Psalm 23 – An Eschatological Reading (Part 2)

In a previous post I argued that Psalm 23 should be read as a corporate song expressing the hope Israel has in their God as a Good Shepherd.  The song is laced with messianic hope for a future true Shepherd who will lead them out of the “valley of the shadow of death” to the House of the Lord, where they will live forever.  As I stated previously, the two metaphors (God as shepherd and God as host) are common metaphors expressing messianic hope in the Hebrew Bible and they are often paired (Ezekiel 34 and Isa 40-55, for example).

The presence of the Shepherd is a comfort to the flock.  Unlike Psalm 22, the worshiper feels the presence of God in a very real way and he is comforted by this.   While it is true that “to comfort does not mean to sympathize but to encourage,” (HALOT, 689, citing Elliger), the word has a very tender and compassionate undertone. It is often associated with comforting someone after the death of a loved one.  The word is used in Gen 37:35 to describe the effort of the family to comfort Jacob after Joseph appears to have been killed (cf. Jer 16:17).

The word appears in several Messianic contexts.  In Isa 61:2 the activities of the “anointed one” includes comforting those who mourn. This is the text Jesus read in Nazareth at the beginning of this ministry, directly applying it to himself as the Messiah, the good Shepherd who will comfort the one who mourns.  In Isa 66:13, when Jerusalem is restored, she will be comforted by the Lord as a mother comforts her child.

There are a number of texts which describe God as tenderly comforting Israel (Isa 1:21; Ps 71:21 86:17 119:82; God comforts his people Isa 49:13, 52:9, 66:13, God comforts Zion, Isa 51:3; Zech 1:17; Isa 51:12 Jer 31:13, Lam 2:13; Ps 119:76, with hesed).  Perhaps most significant for the argument I am making here is Jer 31:13 which describes the future time when God makes a New Covenant with his people.  “Then shall the young women rejoice in the dance, and the young men and the old shall be merry. I will turn their mourning into joy; I will comfort them, and give them gladness for sorrow.”  The future age will be characterized by a reversal of Israel’s mourning (Lam 2:13).  Instead she will rejoice as the Lord tenderly comforts her.

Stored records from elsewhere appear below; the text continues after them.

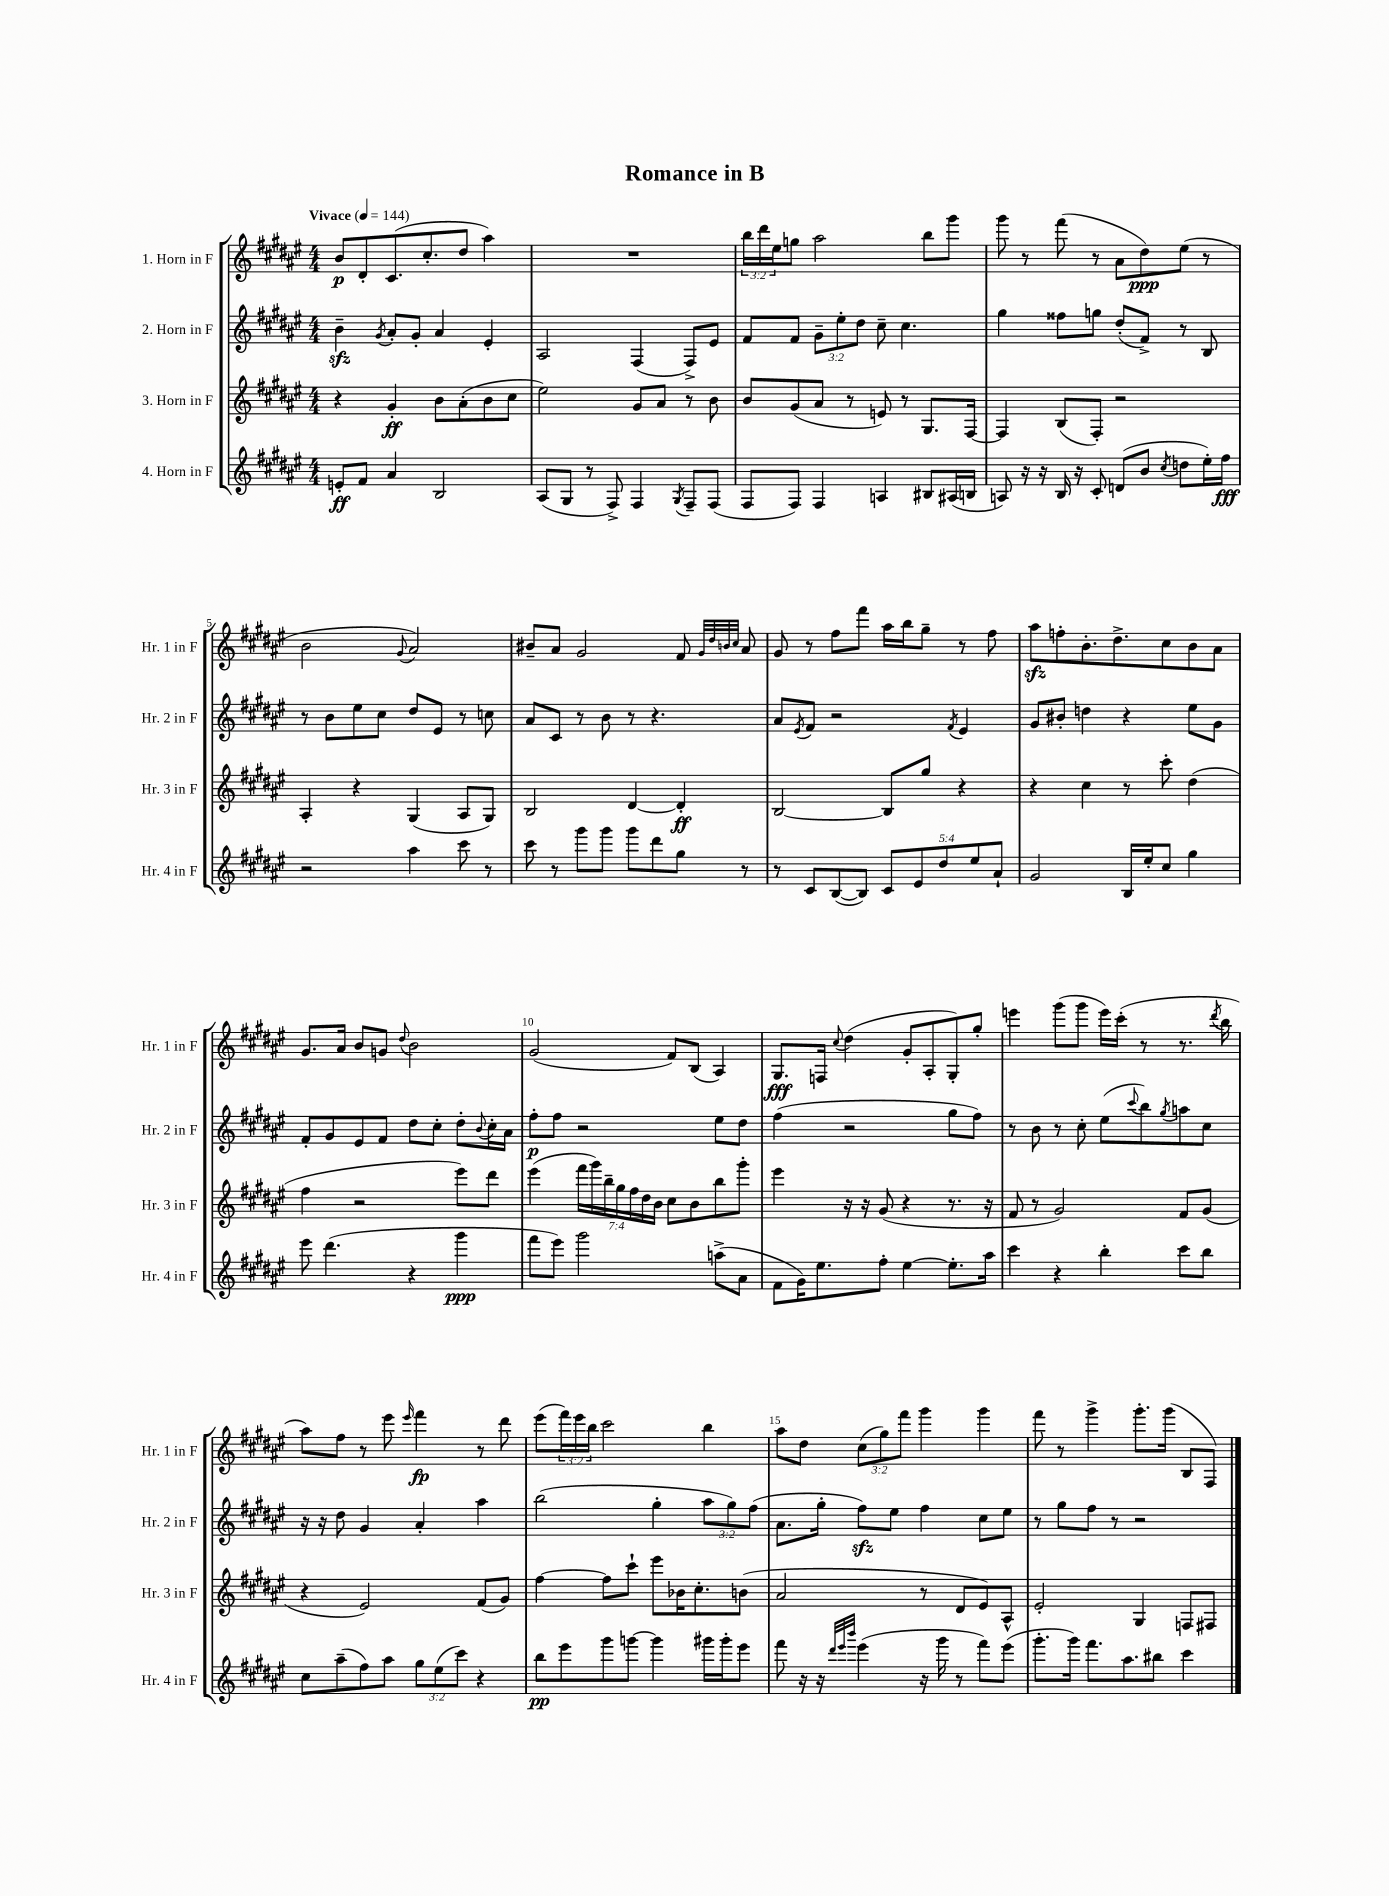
\header { title = "Romance in B" }
<<
\new StaffGroup <<
\new Staff = "s0" \with { instrumentName = "1. Horn in F" shortInstrumentName = "Hr. 1 in F" } {
    \clef treble \key fis \major \numericTimeSignature \time 4/4 \override Staff.TupletNumber.text = #tuplet-number::calc-fraction-text \tempo "Vivace" 4 = 144
    b'8\p dis'8-. cis'8.( cis''8.-. dis''8 ais''4) |
    R1 |
    \tuplet 3/2 { b''16 dis'''16 eis''16 } g''8 ais''2 b''8 gis'''8 |
    gis'''8 r8 fis'''8( r8 ais'8 dis''8\ppp) eis''8( r8 |
    b'2 \appoggiatura { gis'8 } ais'2) |
    bis'8-- ais'8 gis'2 fis'8 \grace { gis'32 dis''32 b'32 cis''32 } ais'8 |
    gis'8 r8 fis''8 fis'''8 ais''16 b''16 gis''8-- r8 fis''8 |
    ais''8\sfz f''8-. b'8.-. dis''8.-> cis''8 b'8 ais'8 |
    gis'8. ais'16 b'8 g'8 \appoggiatura { dis''8 } b'2 |
    gis'2( fis'8) b8( ais4) |
    gis8.\fff f16 \appoggiatura { cis''8 } dis''4( gis'8-. ais8-. gis8-.) gis''8-. |
    e'''4 gis'''8( gis'''8 e'''16) cis'''16-.( r8 r8. \acciaccatura { dis'''8 } b''16 |
    ais''8) fis''8 r8 eis'''8 \grace { eis'''16 } fis'''4\fp r8 dis'''8 |
    eis'''8( \tuplet 3/2 { fis'''16) eis'''16 b''16 } cis'''2 b''4 |
    ais''8 dis''8 \tuplet 3/2 { cis''8( gis''8) fis'''8 } gis'''4 gis'''4 |
    fis'''8 r8 gis'''4-> gis'''8.-. gis'''16( b8 fis8) \bar "|." |
}
\new Staff = "s1" \with { instrumentName = "2. Horn in F" shortInstrumentName = "Hr. 2 in F" } {
    \clef treble \key fis \major \numericTimeSignature \time 4/4 \override Staff.TupletNumber.text = #tuplet-number::calc-fraction-text
    b'4--\sfz \acciaccatura { gis'8 } ais'8-. gis'8-. ais'4 eis'4-. |
    ais2 fis4( fis8->) eis'8 |
    fis'8 fis'8 \tuplet 3/2 { gis'8-- eis''8-. dis''8 } cis''8-- cis''4. |
    gis''4 fisis''8 g''8 dis''8-.( fis'8->) r8 b8 |
    r8 b'8 eis''8 cis''8 dis''8 eis'8 r8 c''8 |
    ais'8 cis'8 r8 b'8 r8 r4. |
    ais'8 \acciaccatura { eis'8 } fis'8 r2 \acciaccatura { fis'8 } eis'4 |
    gis'8 bis'8-. d''4 r4 eis''8 gis'8 |
    fis'8-. gis'8 eis'8 fis'8 dis''8 cis''8-. dis''8-. \appoggiatura { b'8 } cis''16-. ais'16 |
    fis''8-.\p fis''8 r2 eis''8 dis''8 |
    fis''4( r2 gis''8 fis''8) |
    r8 b'8 r8 cis''8-. eis''8( \appoggiatura { cis'''8 } b''8) \acciaccatura { gis''8 } a''8 cis''8 |
    r16 r16 dis''8 gis'4 ais'4-. ais''4 |
    b''2( gis''4-. \tuplet 3/2 { ais''8 gis''8) fis''8( } |
    ais'8. gis''16-. fis''8\sfz) eis''8 fis''4 cis''8 eis''8 |
    r8 gis''8 fis''8 r8 r2 \bar "|." |
}
\new Staff = "s2" \with { instrumentName = "3. Horn in F" shortInstrumentName = "Hr. 3 in F" } {
    \clef treble \key fis \major \numericTimeSignature \time 4/4 \override Staff.TupletNumber.text = #tuplet-number::calc-fraction-text
    r4 gis'4-.\ff b'8 ais'8-.( b'8 cis''8 |
    eis''2) gis'8 ais'8 r8 b'8 |
    b'8 gis'8( ais'8 r8 e'8) r8 gis8. fis16~ |
    fis4 b8( fis8-.) r2 |
    ais4-. r4 gis4( ais8 gis8) |
    b2 dis'4~ dis'4-.\ff |
    b2~ b8 gis''8 r4 |
    r4 cis''4 r8 cis'''8-. dis''4( |
    fis''4 r2 eis'''8) dis'''8 |
    eis'''4( \tuplet 7/4 { fis'''16 gis'''16) b''16-- gis''16 fis''16 dis''16 b'16 } cis''8 b'8 b''8 gis'''8-. |
    eis'''4 r16 r16 gis'8( r4 r8. r16 |
    fis'8 r8 gis'2) fis'8 gis'8( |
    r4 eis'2) fis'8( gis'8) |
    fis''4~ fis''8 cis'''8-! eis'''8 bes'16 cis''8.-. b'8( |
    ais'2 r8 dis'8 eis'8) ais8-^ |
    eis'2-. gis4 f8 fis8 \bar "|." |
}
\new Staff = "s3" \with { instrumentName = "4. Horn in F" shortInstrumentName = "Hr. 4 in F" } {
    \clef treble \key fis \major \numericTimeSignature \time 4/4 \override Staff.TupletNumber.text = #tuplet-number::calc-fraction-text
    e'8-.\ff fis'8 ais'4 b2 |
    ais8( gis8 r8 fis8->) fis4 \acciaccatura { gis8 } fis8-- fis8( |
    fis8 fis8) fis4 a4 bis8 ais16( b16 |
    a8) r16 r16 b16 r16 cis'8-. d'8( b'8 \acciaccatura { cis''8 } d''8 eis''16-.) fis''16\fff |
    r2 ais''4 cis'''8 r8 |
    cis'''8 r8 gis'''8 gis'''8 gis'''8 dis'''8 gis''8 r8 |
    r8 cis'8 b8~( b8) \tuplet 5/4 { cis'8 eis'8 dis''8 eis''8 ais'8-! } |
    gis'2 b16 eis''16-. cis''8 gis''4 |
    eis'''8 dis'''4.( r4 gis'''4\ppp |
    fis'''8 eis'''8) gis'''2 a''8->( ais'8 |
    fis'8 gis'16) eis''8. fis''8-. eis''4~ eis''8.-. ais''16 |
    cis'''4 r4 b''4-. cis'''8 b''8 |
    cis''8 ais''8--( fis''8) ais''8 \tuplet 3/2 { gis''8 eis''8( cis'''8) } r4 |
    b''8\pp eis'''8 gis'''8 g'''8~ g'''4 gis'''16 gis'''16-. eis'''8 |
    fis'''8 r16 r16 \grace { dis'''32 eis'''32 b'''32 } eis'''4( r16 gis'''16 r8 fis'''8) eis'''8( |
    gis'''8.-. gis'''16) fis'''8. ais''8. bis''8 cis'''4 \bar "|." |
}
>>
>>
\layout { \context { \Score \override BarNumber.break-visibility = ##(#f #t #t) barNumberVisibility = #(every-nth-bar-number-visible 5) } }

Verse five has three metaphors which are usually found in the context of the Messiah elsewhere in the Hebrew Bible. A Banquet Table

Preparing a Table – Messianic Banquet.  This is a banquet eaten in the presence of the enemy.  This may be a result of a treaty (the enemy is invited to eat with the King who conquered them), or more likely the table is spread on the field of battle and the enemy is destroyed. To “spread a table” implies a sumptuous meal. While the word table can refer to any meal, it is used for a king’s banquet (Judg 1:7 1Sam 20:29, 34, 2Sam 9:7,10, 11, 13; 19:29 1Kings  2:7, 5:7 10:5 / 2 Chron 9:4; Dan 11:27; Neh 5:17), this does not have to be a table, but rugs spread out on the ground for a king to eat a banquet, as Isa 21:5.   The term is used of an eschatological banquet in Isa 65:11, the Lord sets a table for Fortune, and in Ps 78:19 it refers to God setting a table in the wilderness, in Prov 9:2 Lady Wisdom has prepared a table.)

Anointing with Oil – Messiah.  This is not the word typically used for anointed which becomes the title Messiah. The verb דשן in the piel has the connotation of refreshment or enrichment.  But since the object is the psalmist’s head, and oil is used to “refresh his head,” anointing with oil seems to be the meaning.  It is used in another messianic text, Psalm 45:7. The cognate noun is used to describe foods at the eschatological banquet, they are “fatty” (Isa 55:2, Jer 31:4, cf. Ps 36:9, 63:6, 65:12 for rich, abundant foods).  This word is also a connection between the end of Psalm 22 and Psalm 23. Psalm 22:30 may use a rare form of this verb meaning “grow fat.”

Overflowing Cup – The banquet described is abundant, the worshiper’s cup (goblet) of wine is never empty, it overflows.  The word is rare in the Hebrew Bible, but in cognate languages the verb has the idea of satisfaction of appetite and even drunkenness, but also irrigation, springs, a good water supply.

The psalm began with an affirmation of faith in the gracious provision of the Lord even in the midst of suffering, but it ends with a future hope that the Lord’s people will dwell in his presence forever.

Despite the fact that we tend to personalize Psalm 23, read in the context of the Hebrew Bible, it is likely that God as Shepherd implies Israel as sheep.  As the nation passes through the valley of the shadow of death, they need not be afraid since the Lord defends them and will comfort them when they suffer.